This baked Apricot Chicken Recipe is so easy to make with just 4 ingredients!
This easy sweet and sour chicken recipe is restaurant-worthy, but made in just minutes at home! Baked chicken pieces become tender and juicy on the inside with a sweet and sticky apricot sauce on the outside. And using just four ingredients and one casserole dish, this entree could not be easier!
Easy Sweet and Sour Chicken
- Four ingredients, one dish, and one step are all it takes to make this impressive dish! Bring them to a bbq or picnic and watch them disappear!
- Any chicken pieces will do. Or bake them using chicken wings and have delicious appetizers ready just in time for the big game!
- Make Russian chicken in batches and use it all week long for easy lunches and dinners!
4 Ingredient Recipe
CHICKEN: This is a great recipe for any combination of chicken pieces! Legs, thighs, breasts, drumsticks, cutlets, or wings can be mixed or matched in this recipe. Just be sure to adjust the time and cook to 165 F.
JAM: Apricot jam has bits of fruit in it and adds heft to the sauce so it clings to the chicken pieces. Other citrusy jams and preserves to try are peach jam and orange marmalade.

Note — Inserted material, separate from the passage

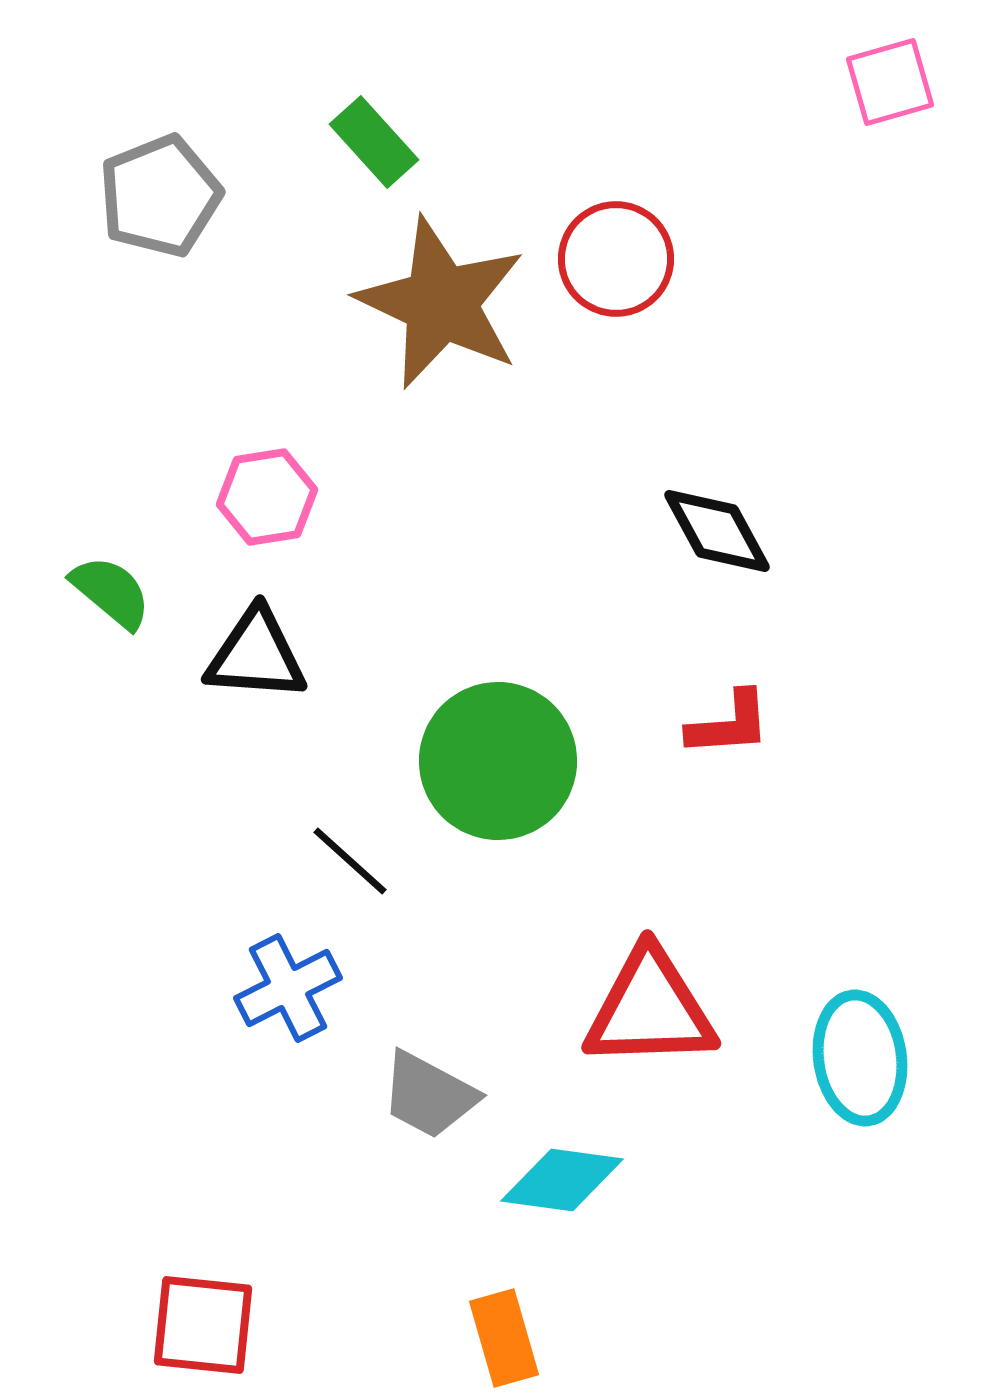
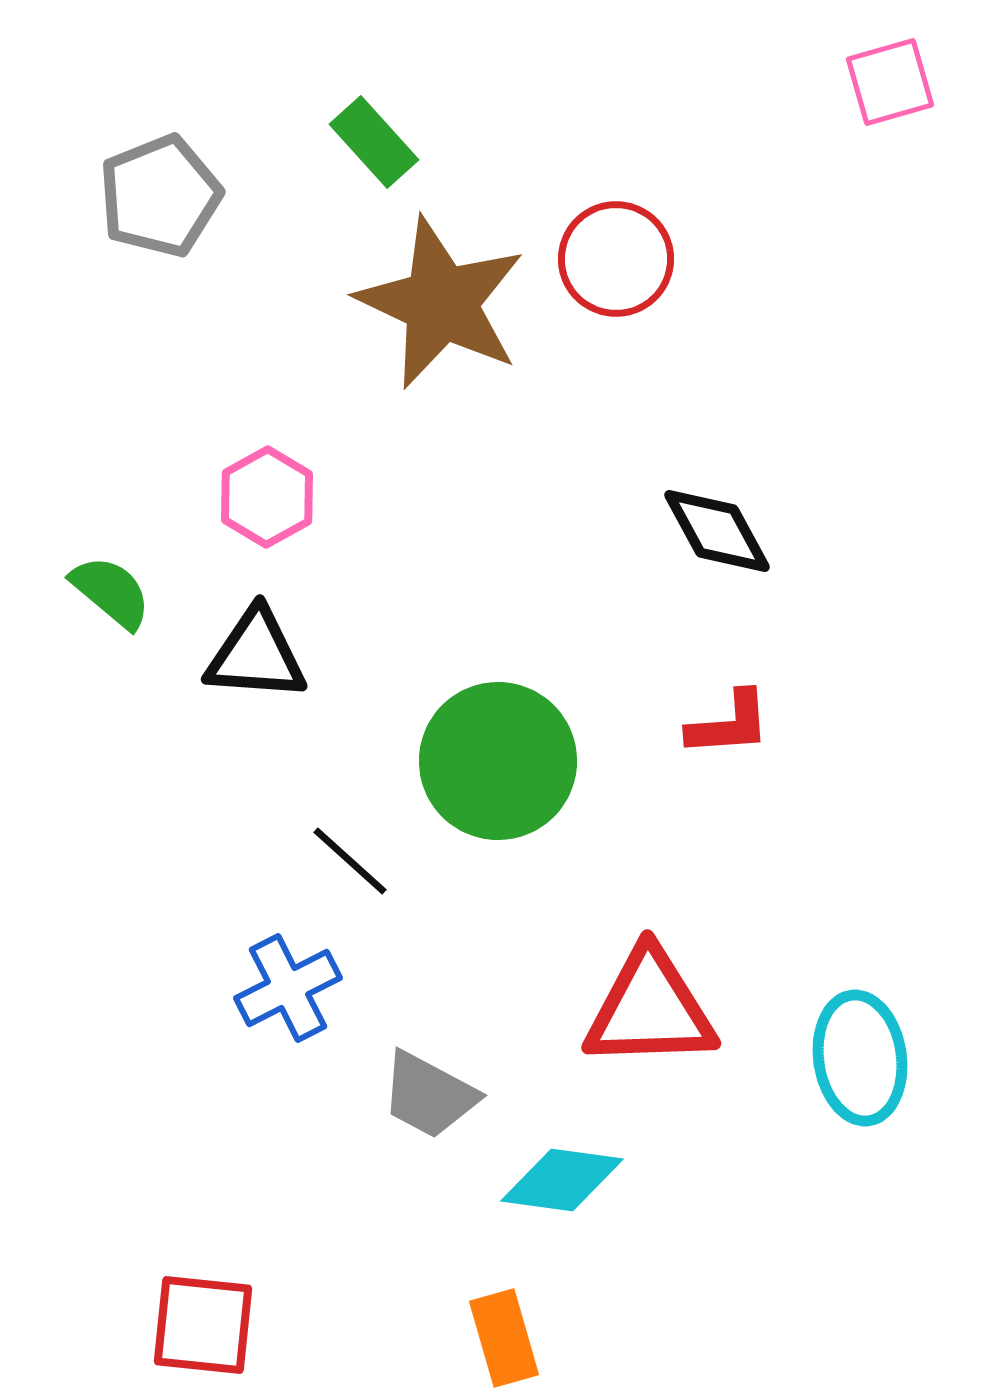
pink hexagon: rotated 20 degrees counterclockwise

DRESSING: Russian or French dressing adds the perfect tangy flavor that complements the jam. Onion soup mix adds a savory element and helps thicken the sauce.
PRO TIP: A dash of soy sauce will offset the sweet jam. Season as desired.

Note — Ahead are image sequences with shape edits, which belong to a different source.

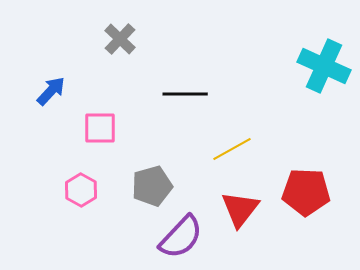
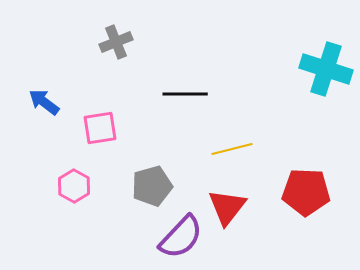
gray cross: moved 4 px left, 3 px down; rotated 24 degrees clockwise
cyan cross: moved 2 px right, 3 px down; rotated 6 degrees counterclockwise
blue arrow: moved 7 px left, 11 px down; rotated 96 degrees counterclockwise
pink square: rotated 9 degrees counterclockwise
yellow line: rotated 15 degrees clockwise
pink hexagon: moved 7 px left, 4 px up
red triangle: moved 13 px left, 2 px up
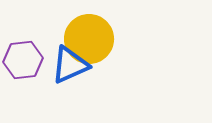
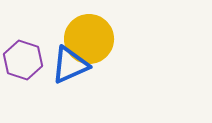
purple hexagon: rotated 24 degrees clockwise
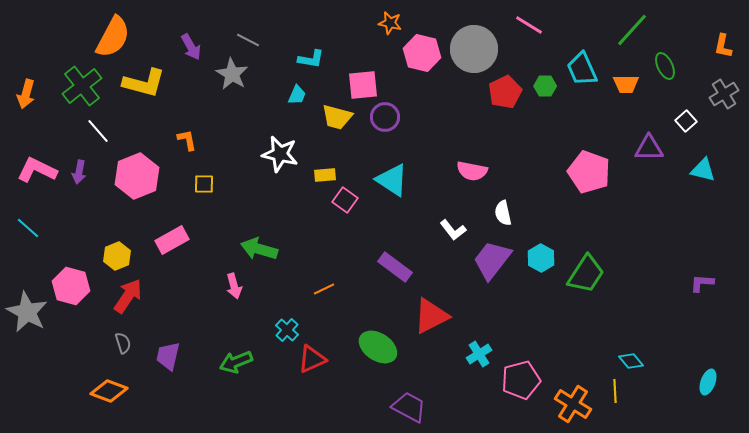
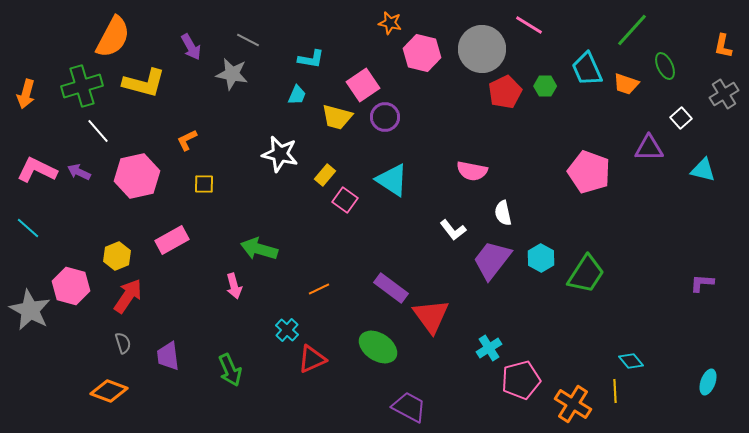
gray circle at (474, 49): moved 8 px right
cyan trapezoid at (582, 69): moved 5 px right
gray star at (232, 74): rotated 20 degrees counterclockwise
orange trapezoid at (626, 84): rotated 20 degrees clockwise
pink square at (363, 85): rotated 28 degrees counterclockwise
green cross at (82, 86): rotated 21 degrees clockwise
white square at (686, 121): moved 5 px left, 3 px up
orange L-shape at (187, 140): rotated 105 degrees counterclockwise
purple arrow at (79, 172): rotated 105 degrees clockwise
yellow rectangle at (325, 175): rotated 45 degrees counterclockwise
pink hexagon at (137, 176): rotated 9 degrees clockwise
purple rectangle at (395, 267): moved 4 px left, 21 px down
orange line at (324, 289): moved 5 px left
gray star at (27, 312): moved 3 px right, 2 px up
red triangle at (431, 316): rotated 39 degrees counterclockwise
cyan cross at (479, 354): moved 10 px right, 6 px up
purple trapezoid at (168, 356): rotated 20 degrees counterclockwise
green arrow at (236, 362): moved 6 px left, 8 px down; rotated 92 degrees counterclockwise
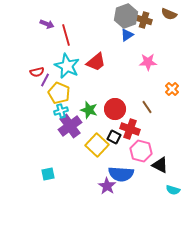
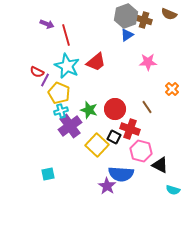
red semicircle: rotated 40 degrees clockwise
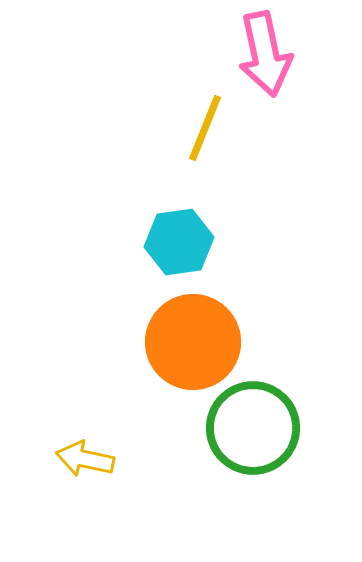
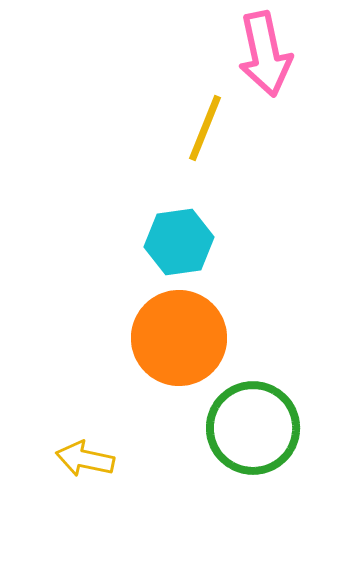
orange circle: moved 14 px left, 4 px up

How to Make Apricot Chicken
Super quick and easy this dish is also sweet and delicious.
- Place chicken pieces in a baking dish (as per the recipe below).
- Mix together the remaining ingredients and pour over the chicken.
- Bake until chicken is cooked.
Serve apricot chicken with a side of ramen noodles, rice a roni, or a healthy mix of veggies like oven-roasted vegetables, stir-fried broccoli, or Chinese broccoli. Make some shrimp toast appetizers or these chicken avocado egg rolls.
Tips & Tricks
- Line the baking dish with parchment paper for easy clean-up (the sauce is very sticky and might be hard to clean)!
- Prep, assemble and cover the apricot chicken and keep it in the refrigerator until ready to bake. Or, bake ahead, chill pieces and reheat as necessary.
- Keep leftover apricot chicken in a covered container in the refrigerator for up to 4 days. Reheat pieces in the microwave or enjoy them cold. Freeze leftovers in zippered bags for up to 6 weeks. Thaw before reheating.
Leftover chicken makes for an energizing school or workday lunch! Shred it and top a salad or tuck it into a wrap or pita pocket with lettuce, tomato, and a slice of red onion.
Other Easy Chicken Entrees!
- Quick Asian Chicken Salad – fresh and delish.
- Creamy Chicken Dijon – 15-minute prep.
- Sweet Garlic Chicken Recipe – full of flavor.
- Soy Sauce Chicken Drumsticks – so quick and easy.
- Parmesan Crusted Mayonnaise Chicken – it almost melts in your mouth.
Apricot Chicken Recipe
- 10 pieces chicken Legs, thighs, or breasts
- 1 cup apricot jam
- 1 cup Russian dressing or French dressing
- 1 packet dry onion soup mix 1 ounce package
- Preheat oven to 350°F.
- Place chicken in a baking dish.
- Mix together jam, dressing, and onion soup mix, then pour over the chicken.
- Bake for 50-60 minutes or until chicken reaches an internal temperature of 165°F.
- Use parchment paper to line the baking dish for easy clean-up.
- This recipe will work with up to 20 chicken wings.
- For a thicker sauce, whisk in a slurry made with 1 tablespoon cornstarch mixed with 1 tablespoon water. Cook sauce until thick.
- Optional ingredients that can be added are drained pineapple chunks, diced red or green pepper, red chili flakes, onions or a bit of soy sauce for extra flavor.
- Refrigerate leftovers in a covered container for up to 4 days.
- Freeze cooled chicken in zippered bags for up to 6 weeks. Thaw before reheating.
- Leftover chicken can be enjoyed cold, or added to other recipes.
- Reheat chicken if desired in the microwave, or covered with foil in the oven.
Nutrition information provided is an estimate and will vary based on cooking methods and brands of ingredients used.